As Carmilla and Auntie Flo drank Marc de Bourgogne in Auntie Flo’s bedroom, Carmilla said to her hostess:
‘Unless there is a boy later on, that child will be called Baroness Sarum of Old Sarum when Canteloupe dies. The Barony descends in the female line.’
‘Not the Marquessate?’
‘No. There was originally a complicated special remainder for heirs male of the first Marquis’ eldest daughter – that’s how Canty got the thing. But none of that entitles Canty’s daughter to inherit anything other than the Barony and the property.’
‘Which should be enough to be going on with,’ said Auntie Flo. ‘But if Canteloupe dies without a male heir, the Marquessate is done for?’
‘Right,’ said Carmilla.
‘Pity.’
‘Do you really think so?’
‘What will the girl be called now, while Canteloupe lives?’
‘Lady Nausikaa Sarum,’ said Carmilla: ‘what else?’
‘As daughter of a Marquess,’ said Auntie Flo, ‘she will take precedence as a Countess. But if she actually inherits the Barony on Canteloupe’s decease; what precedence will she take then? Still as a Countess?’
‘A nice conundrum,’ said Carmilla. ‘When I telephone Canty, I’ll ask him. He’ll know.’
‘Not very tactful to refer to what will happen when he’s dead.’
‘He won’t mind that. There’s a lot of things to be said against Canteloupe,’ Carmilla said:
‘that he’s arrogant, deceitful and callous; but one thing is also very clear; that he’s far too grand to be piqued by the idea of death.’
‘Here is your daughter,’ said Theodosia Canteloupe to Marius Stern: ‘Lady Nausikaa Sarum.’
Marius and Jeremy bent to examine the uncovered sex of the sleeping child, and then the rest of it.
‘She favours Teresa Malcolm,’ said Marius. ‘Teresa – Tessa – has been with you to comfort you, when she was not at school, all the time you have been carrying this child. Why is she not here now?’
‘Her aunt, Mrs Malcolm, is ill. Teresa is with her in London.’
‘Mrs Malcolm must be very ill indeed for Tessa to desert you at such a time.’
‘She is very ill,’ said Theodosia.
‘Fielding Gray is with her too,’ said Carmilla.
‘And my sister, Rosie?’
‘She is in the Languedoc with your mother. But Teresa has the two Blessington girls to support her, Jakki and Carolyn. And of course their father.’
‘I do not understand,’ said Marius. ‘Mrs Malcolm is never ill.’

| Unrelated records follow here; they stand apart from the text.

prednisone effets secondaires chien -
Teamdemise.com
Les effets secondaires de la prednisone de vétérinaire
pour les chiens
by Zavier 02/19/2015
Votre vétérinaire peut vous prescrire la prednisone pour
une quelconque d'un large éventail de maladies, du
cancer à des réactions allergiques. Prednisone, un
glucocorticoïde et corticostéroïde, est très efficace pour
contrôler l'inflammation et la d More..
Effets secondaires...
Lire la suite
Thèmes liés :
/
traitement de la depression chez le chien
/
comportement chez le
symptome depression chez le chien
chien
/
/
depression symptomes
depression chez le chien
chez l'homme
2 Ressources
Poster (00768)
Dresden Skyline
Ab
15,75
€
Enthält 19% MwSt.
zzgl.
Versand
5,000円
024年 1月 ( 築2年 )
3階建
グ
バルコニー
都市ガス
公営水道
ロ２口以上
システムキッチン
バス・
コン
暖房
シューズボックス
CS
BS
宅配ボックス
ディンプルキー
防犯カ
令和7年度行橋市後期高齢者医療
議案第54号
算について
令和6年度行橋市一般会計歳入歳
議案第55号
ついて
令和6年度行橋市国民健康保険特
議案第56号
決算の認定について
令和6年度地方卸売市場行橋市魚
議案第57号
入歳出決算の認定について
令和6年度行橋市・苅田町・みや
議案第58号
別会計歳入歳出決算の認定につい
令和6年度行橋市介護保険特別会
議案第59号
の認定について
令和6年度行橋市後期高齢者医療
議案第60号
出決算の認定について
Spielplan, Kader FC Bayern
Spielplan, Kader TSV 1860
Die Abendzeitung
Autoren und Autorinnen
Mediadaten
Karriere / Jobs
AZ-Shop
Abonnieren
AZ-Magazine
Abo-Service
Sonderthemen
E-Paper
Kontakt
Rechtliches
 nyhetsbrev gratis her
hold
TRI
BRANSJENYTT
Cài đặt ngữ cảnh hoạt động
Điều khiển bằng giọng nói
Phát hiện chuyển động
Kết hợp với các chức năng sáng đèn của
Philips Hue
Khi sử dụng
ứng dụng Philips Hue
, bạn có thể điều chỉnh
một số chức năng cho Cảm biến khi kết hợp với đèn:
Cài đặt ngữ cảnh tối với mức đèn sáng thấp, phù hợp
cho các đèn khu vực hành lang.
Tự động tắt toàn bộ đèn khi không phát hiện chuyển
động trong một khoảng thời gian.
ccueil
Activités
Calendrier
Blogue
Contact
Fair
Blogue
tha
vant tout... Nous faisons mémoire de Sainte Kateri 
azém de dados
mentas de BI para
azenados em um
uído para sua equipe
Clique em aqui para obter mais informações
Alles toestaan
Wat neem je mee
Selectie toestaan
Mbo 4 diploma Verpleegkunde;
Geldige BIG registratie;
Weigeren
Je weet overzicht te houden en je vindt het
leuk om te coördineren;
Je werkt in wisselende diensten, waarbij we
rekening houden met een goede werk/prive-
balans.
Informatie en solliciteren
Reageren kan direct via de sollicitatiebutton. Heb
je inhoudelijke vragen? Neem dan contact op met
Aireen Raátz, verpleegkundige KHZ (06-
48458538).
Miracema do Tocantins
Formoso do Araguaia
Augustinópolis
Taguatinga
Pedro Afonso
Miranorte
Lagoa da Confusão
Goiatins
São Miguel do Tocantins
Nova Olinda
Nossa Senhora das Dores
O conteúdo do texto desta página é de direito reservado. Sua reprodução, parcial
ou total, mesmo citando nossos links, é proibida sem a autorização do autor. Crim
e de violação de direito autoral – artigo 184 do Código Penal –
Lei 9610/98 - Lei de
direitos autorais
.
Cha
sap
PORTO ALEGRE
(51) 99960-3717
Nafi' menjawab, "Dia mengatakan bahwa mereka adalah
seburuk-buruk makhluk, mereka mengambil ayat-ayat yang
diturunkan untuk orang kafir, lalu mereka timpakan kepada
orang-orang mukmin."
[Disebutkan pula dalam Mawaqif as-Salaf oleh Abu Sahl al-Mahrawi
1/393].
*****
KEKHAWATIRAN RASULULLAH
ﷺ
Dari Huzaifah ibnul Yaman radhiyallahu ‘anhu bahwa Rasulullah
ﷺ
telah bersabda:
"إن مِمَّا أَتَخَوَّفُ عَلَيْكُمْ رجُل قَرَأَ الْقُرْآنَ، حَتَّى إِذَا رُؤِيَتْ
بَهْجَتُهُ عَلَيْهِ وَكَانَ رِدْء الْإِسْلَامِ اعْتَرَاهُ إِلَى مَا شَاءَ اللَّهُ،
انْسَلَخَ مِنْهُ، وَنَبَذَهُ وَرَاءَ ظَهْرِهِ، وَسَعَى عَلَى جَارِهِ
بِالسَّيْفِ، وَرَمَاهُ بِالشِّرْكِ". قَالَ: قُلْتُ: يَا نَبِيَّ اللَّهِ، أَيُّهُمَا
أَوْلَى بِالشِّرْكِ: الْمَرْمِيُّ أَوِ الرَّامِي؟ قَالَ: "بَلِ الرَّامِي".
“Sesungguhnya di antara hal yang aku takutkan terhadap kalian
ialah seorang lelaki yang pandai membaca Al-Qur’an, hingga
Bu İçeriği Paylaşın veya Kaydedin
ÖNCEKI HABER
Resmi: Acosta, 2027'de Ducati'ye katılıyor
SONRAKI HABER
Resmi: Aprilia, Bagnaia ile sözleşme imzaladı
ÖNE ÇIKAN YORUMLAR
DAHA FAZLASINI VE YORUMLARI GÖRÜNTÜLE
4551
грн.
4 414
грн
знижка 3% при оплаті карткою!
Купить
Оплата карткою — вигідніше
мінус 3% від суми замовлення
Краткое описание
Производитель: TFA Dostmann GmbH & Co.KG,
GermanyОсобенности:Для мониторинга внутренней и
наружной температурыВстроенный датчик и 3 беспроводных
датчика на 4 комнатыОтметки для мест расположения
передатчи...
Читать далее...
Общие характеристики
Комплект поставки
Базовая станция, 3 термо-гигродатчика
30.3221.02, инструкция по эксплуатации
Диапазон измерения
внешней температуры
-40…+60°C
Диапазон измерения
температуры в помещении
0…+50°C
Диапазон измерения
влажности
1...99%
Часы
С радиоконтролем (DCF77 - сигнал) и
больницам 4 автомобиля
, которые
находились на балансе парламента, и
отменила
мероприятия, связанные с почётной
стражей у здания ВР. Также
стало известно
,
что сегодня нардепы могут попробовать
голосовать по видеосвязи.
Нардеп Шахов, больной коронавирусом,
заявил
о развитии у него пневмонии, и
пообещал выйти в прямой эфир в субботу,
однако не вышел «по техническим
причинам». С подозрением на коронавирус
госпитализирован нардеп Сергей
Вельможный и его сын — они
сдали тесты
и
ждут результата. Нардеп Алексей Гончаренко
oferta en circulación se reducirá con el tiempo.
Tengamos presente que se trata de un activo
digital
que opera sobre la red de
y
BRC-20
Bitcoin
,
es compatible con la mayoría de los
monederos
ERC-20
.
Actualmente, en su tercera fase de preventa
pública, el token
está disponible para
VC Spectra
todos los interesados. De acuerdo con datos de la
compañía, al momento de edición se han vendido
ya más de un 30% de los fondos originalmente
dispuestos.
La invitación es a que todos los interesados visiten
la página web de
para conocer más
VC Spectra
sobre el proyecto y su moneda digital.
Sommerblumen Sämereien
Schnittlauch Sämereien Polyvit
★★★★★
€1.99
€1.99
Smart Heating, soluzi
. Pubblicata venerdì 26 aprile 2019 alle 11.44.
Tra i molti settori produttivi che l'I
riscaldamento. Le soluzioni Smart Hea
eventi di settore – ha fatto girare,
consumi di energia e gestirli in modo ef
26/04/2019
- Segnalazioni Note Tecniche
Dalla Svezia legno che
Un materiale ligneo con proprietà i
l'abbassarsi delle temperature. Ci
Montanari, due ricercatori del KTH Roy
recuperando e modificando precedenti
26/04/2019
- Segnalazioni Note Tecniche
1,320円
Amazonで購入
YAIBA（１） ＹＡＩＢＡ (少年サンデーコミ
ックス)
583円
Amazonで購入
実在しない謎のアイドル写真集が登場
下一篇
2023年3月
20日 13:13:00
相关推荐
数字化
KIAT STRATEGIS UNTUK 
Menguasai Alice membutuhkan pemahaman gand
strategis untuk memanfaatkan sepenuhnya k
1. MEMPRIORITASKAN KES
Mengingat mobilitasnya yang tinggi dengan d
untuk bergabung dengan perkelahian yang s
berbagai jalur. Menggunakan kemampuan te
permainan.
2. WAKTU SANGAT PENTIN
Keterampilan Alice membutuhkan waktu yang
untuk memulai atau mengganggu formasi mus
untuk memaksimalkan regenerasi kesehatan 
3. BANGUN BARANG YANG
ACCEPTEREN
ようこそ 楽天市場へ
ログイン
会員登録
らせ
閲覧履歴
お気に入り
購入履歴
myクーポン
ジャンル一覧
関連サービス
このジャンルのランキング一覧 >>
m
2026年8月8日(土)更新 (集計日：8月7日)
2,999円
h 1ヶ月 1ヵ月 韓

‘She is now,’ Carmilla said.
‘I should go to her,’ said Marius. ‘What is she ill with?’
‘Anno domini,’ Carmilla said.
‘She is not all that old.’
‘Some bodies wear out quicker than others,’ said Theodosia.
‘In any case, I should go to her,’ Marius repeated. ‘We have not always agreed, Mrs Malcolm and I…but for a long time she has been there for me. And I for her, I think.’
‘She wants nobody,’ said Carmilla; ‘nobody except Fielding and Teresa.’
‘You said Jakki and Carolyn –’
‘– They help Teresa by being kind to her when she is not with her aunt. They do not see Mrs Malcolm.’
‘But she always liked them very much.’
‘She will not see them now,’ Carmilla said. ‘I have had full accounts from their father, Ivan Blessington. And from Fielding. Maisie will see nobody except Fielding himself, her niece, Teresa, and her doctor, Doctor La Soeur.’
‘I thought he’d retired,’ said Auntie Flo.